__Assignment__: The reply should hold every line of the data below, unchanged, and none of the pictures.
═════ Information provided
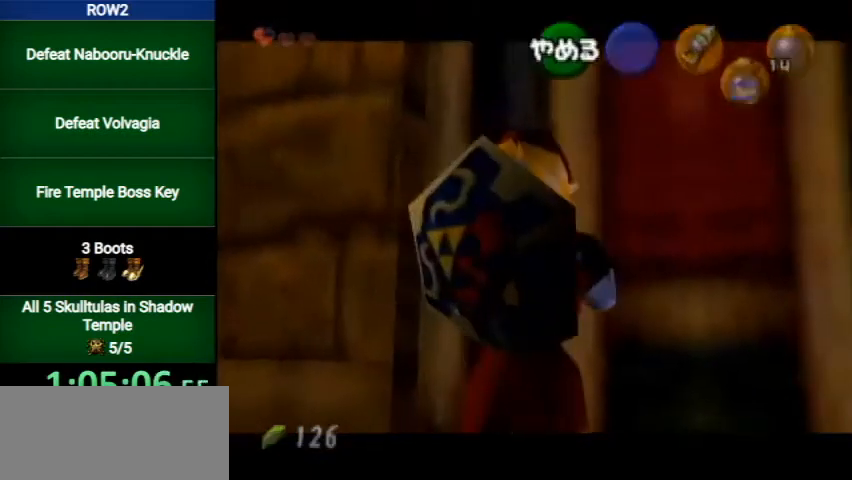
{"buttons": ["Y"], "left_stick": "center", "right_stick": "center", "events": [[33, "X", "down"], [100, "X", "up"], [167, "X", "down"], [233, "X", "up"], [267, "X", "down"], [367, "X", "up"], [500, "Y", "down"]]}
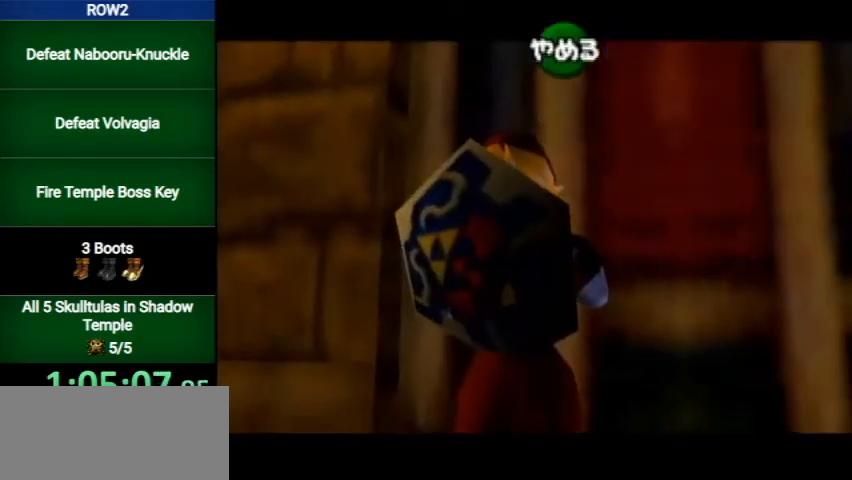
{"buttons": ["A"], "left_stick": "center", "right_stick": "center", "events": [[167, "Y", "up"], [467, "A", "down"]]}
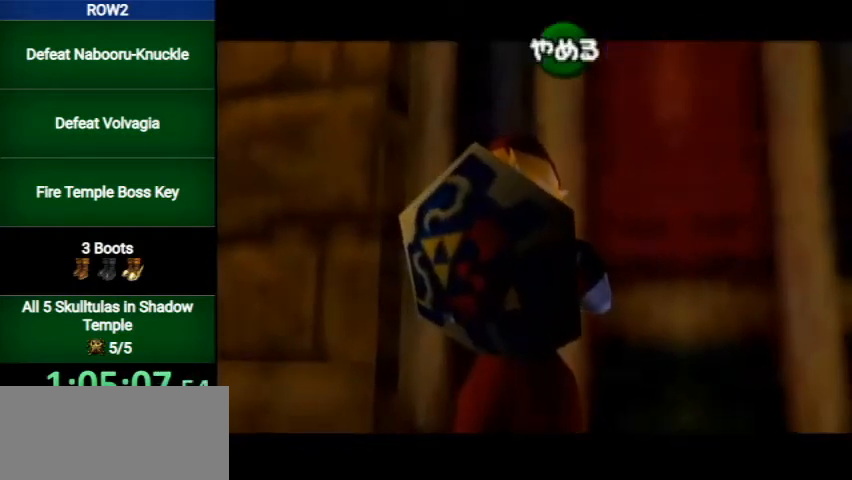
{"buttons": [], "left_stick": "center", "right_stick": "center", "events": [[33, "A", "up"], [33, "Z", "down"], [167, "Z", "up"]]}
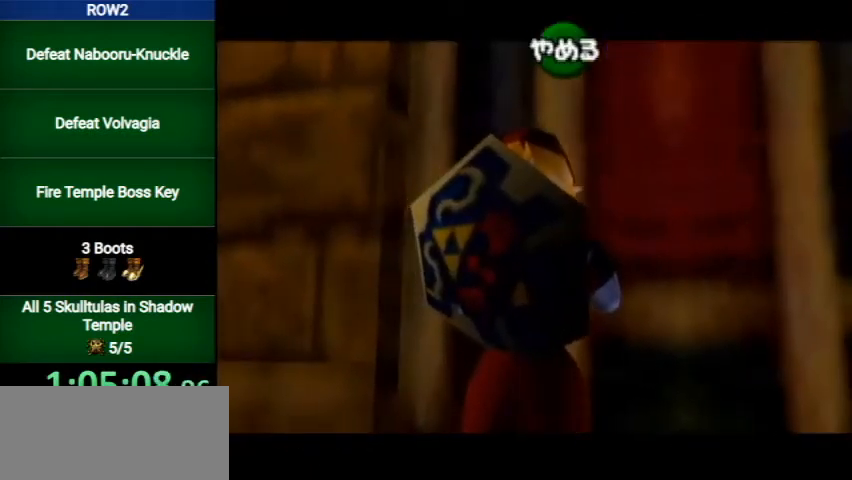
{"buttons": [], "left_stick": "center", "right_stick": "center", "events": [[200, "X", "down"], [300, "X", "up"], [367, "X", "down"], [467, "X", "up"]]}
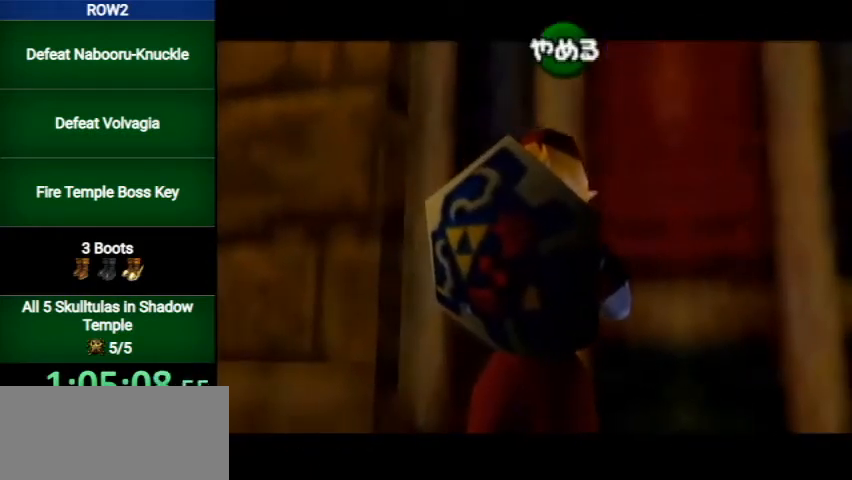
{"buttons": [], "left_stick": "center", "right_stick": "center", "events": [[167, "Y", "down"], [300, "Y", "up"]]}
══════════
__Output for this task__:
{"buttons": ["Y"], "left_stick": "center", "right_stick": "center", "events": [[33, "X", "down"], [100, "X", "up"], [167, "X", "down"], [233, "X", "up"], [267, "X", "down"], [367, "X", "up"], [500, "Y", "down"]]}
{"buttons": ["A"], "left_stick": "center", "right_stick": "center", "events": [[167, "Y", "up"], [467, "A", "down"]]}
{"buttons": [], "left_stick": "center", "right_stick": "center", "events": [[33, "A", "up"], [33, "Z", "down"], [167, "Z", "up"]]}
{"buttons": [], "left_stick": "center", "right_stick": "center", "events": [[200, "X", "down"], [300, "X", "up"], [367, "X", "down"], [467, "X", "up"]]}
{"buttons": [], "left_stick": "center", "right_stick": "center", "events": [[167, "Y", "down"], [300, "Y", "up"]]}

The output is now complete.